It has been almost 20 years, two full decades, since Del the Funkee Homosapien and Dan the Automator released Deltron 3030, a hip-hop concept album about mech warriors with rap powers battling dystopia in the far future. Since you are reading these words sometimes in or after 2019, much of the oddity of this might escape you. In 1999, anime and manga were still niche fields of interest for comic book fans, let alone for the general public. Today, when comic book movies routinely make a billion dollars and when anime is something that everyone under 25 grew up with, the idea of a manga and cyberpunk hip-hop concept album might not seem at all far-fetched.

And indeed, even knowing this, Del's science-fiction trappings seem less important than the personal story he tells, the story of trying to find value in art in a world that is often corrupt. In the song, "Madness", reflecting on his privilege to be making good money in a music business that he realizes is corrupted, Del says "My Sponsors are Monsters", and a few lines later concludes the song by saying that only his love of music keeps him from suicide. It is a line that counterparts the album's more adventurous tales of battling aliens of living shadows using rap-infused unibeams.

But I am not here to talk about Deltron. I am here to talk about Pete Buttigieg, mayor of South Bend, Indiana, and Elizabeth Warren, Democratic Senator from Massachusetts, and both current candidates for the Democratic nomination for the Presidency of the United States. A few weeks ago, they had an exchange of views about each other's past work. Pete Buttigieg had previously worked for McKinsey, a consulting firm, and his client list was under a Non-Disclosure Agreement. Elizabeth Warren was a lawyer, and along with teaching at Harvard Law School, sometimes worked for private clients. Both of them made discrete attacks against the other, before Buttigieg released his client list, and Warren released hers. Apparently, Buttigieg represented a number of clients, including The National Resource Defense Council, The Environmental Protection Agency, and Loblaws, a Canadian firm that was, at a separate time, implicated in a scandal for price fixing of bread. On her part, Elizabeth Warren, who specialized in bankruptcy law, consulted for a number of large companies, making around 2 million dollars doing so, over the last 30 years.

The obvious connection here is that everyone has worked for someone who they might have ethical, moral, or just temperamental differences with. Del's line about "monsters" might be going a bit far, but for a subset of voters, especially primary voters, Elizabeth Warren and Pete Buttigieg are both sell-outs and hypocrites for their corporate backgrounds. Even though nothing that they did was particularly scandalous. Pete Buttigieg did some consulting for a Canadian grocery store that at another time was involved in price-fixing. He did some efficiency analysis for Blue Cross in Michigan before they laid off workers.
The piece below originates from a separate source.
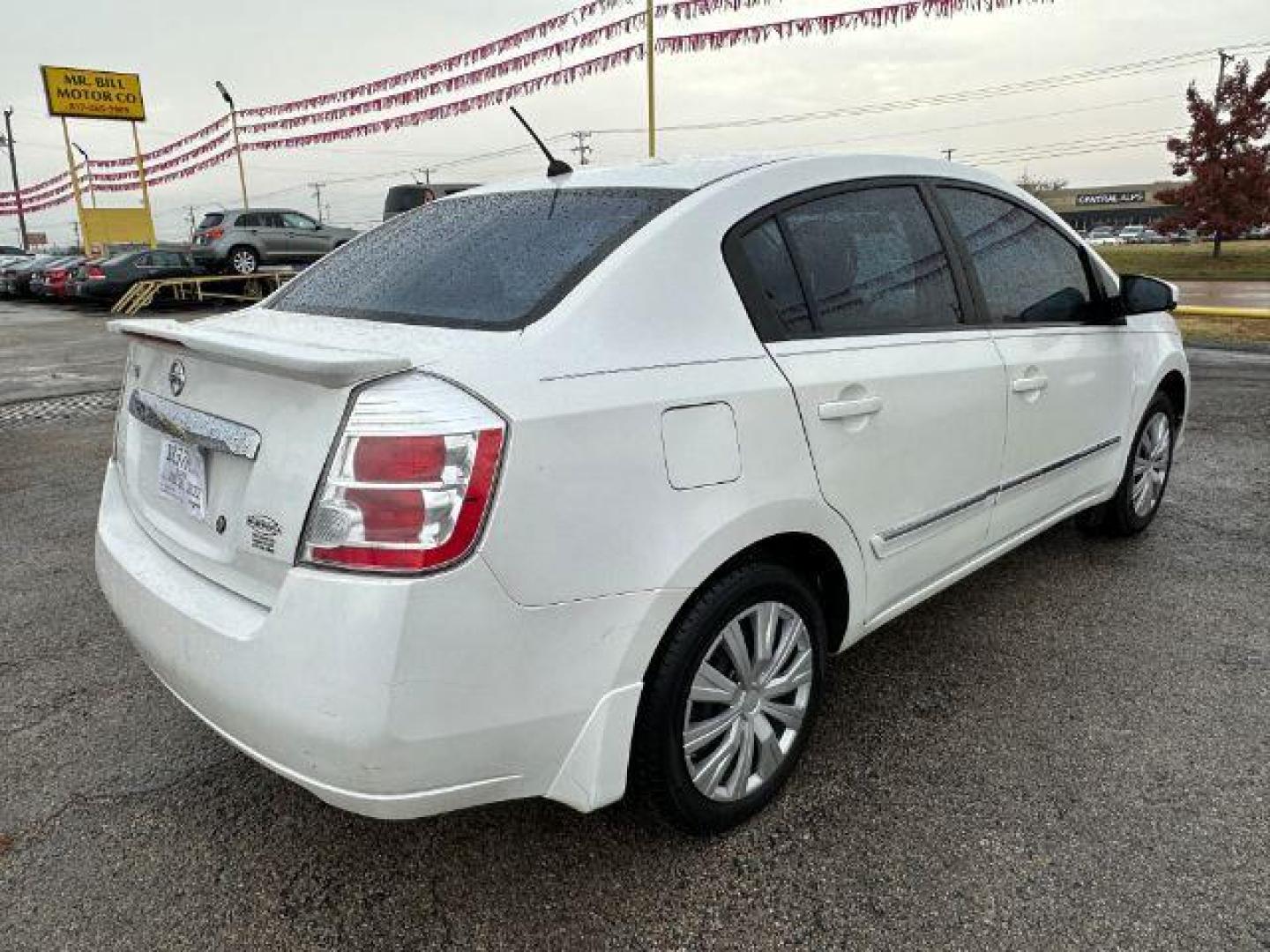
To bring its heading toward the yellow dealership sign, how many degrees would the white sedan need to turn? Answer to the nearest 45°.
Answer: approximately 90° to its left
From what I call tell about Elizabeth Warren, what she did was mostly in a very technical field of law, and the money she made for it was hardly a windfall: 2 million dollars over 30 years is hardly a lot of money, unless you are Dr. Evil.

Which is not to say that Buttigieg's employer, and Warren's clients, haven't done morally questionable things in the past. But the problem with that criteria is, pretty much every business in the United States has done morally questionably are just plain BAD things, and pretty much everyone has worked for one of those businesses. And the only people who have never had to do so, the only people who have never had to put up with bullshit in order to do things that might at some point be productive to themselves or others, are people who somehow had enough money and opportunities that they had to deal with the real world. I spent most my 20s working for a radically decentralized non-profit, but I did that because I got at least some money from my family. Where is the dream candidate who never did anything involving a corporation come from? Where is the lawyer who worked for decades and never defended a client other than nuns and orphans? Progressives are self-inflicting the same charge on themselves that a section of scoffing conservatives have been making for years: "Oh yeah, well, you have an iPhone, so capitalism has to be perfect". The basic charge is that anyone who lives within a system can't criticize it, and while not totally baseless, it is an easy criticism to run out of control, as we start a circular firing squad against anyone who has ever worked outside of a totally non-problematic non-profit job.

This isn't to say that I think either Pete Buttigieg or Elizabeth Warren is perfect, or even good. I have doubts about both of them as far as policy and temperament go, but the fact that they have both had the type of jobs that many middle class Americans have had isn't one of them. And, it has to be mentioned that whatever scandal can be squeezed out of Buttigieg making spreadsheets for a Canadian grocery store, the current president still has a mysterious and complicated financial relationship with DuetschBank and Russian organized crime.

I guess for me, the question isn't about what type of world we grew up in and what has happened until now. The question for me is what happens next. In four days, we start a new decade, and we get to decide what it will be like. I am more interested in the future, than in the past, at this point. That the world is full of badness isn't a question for me, the question is what we do next.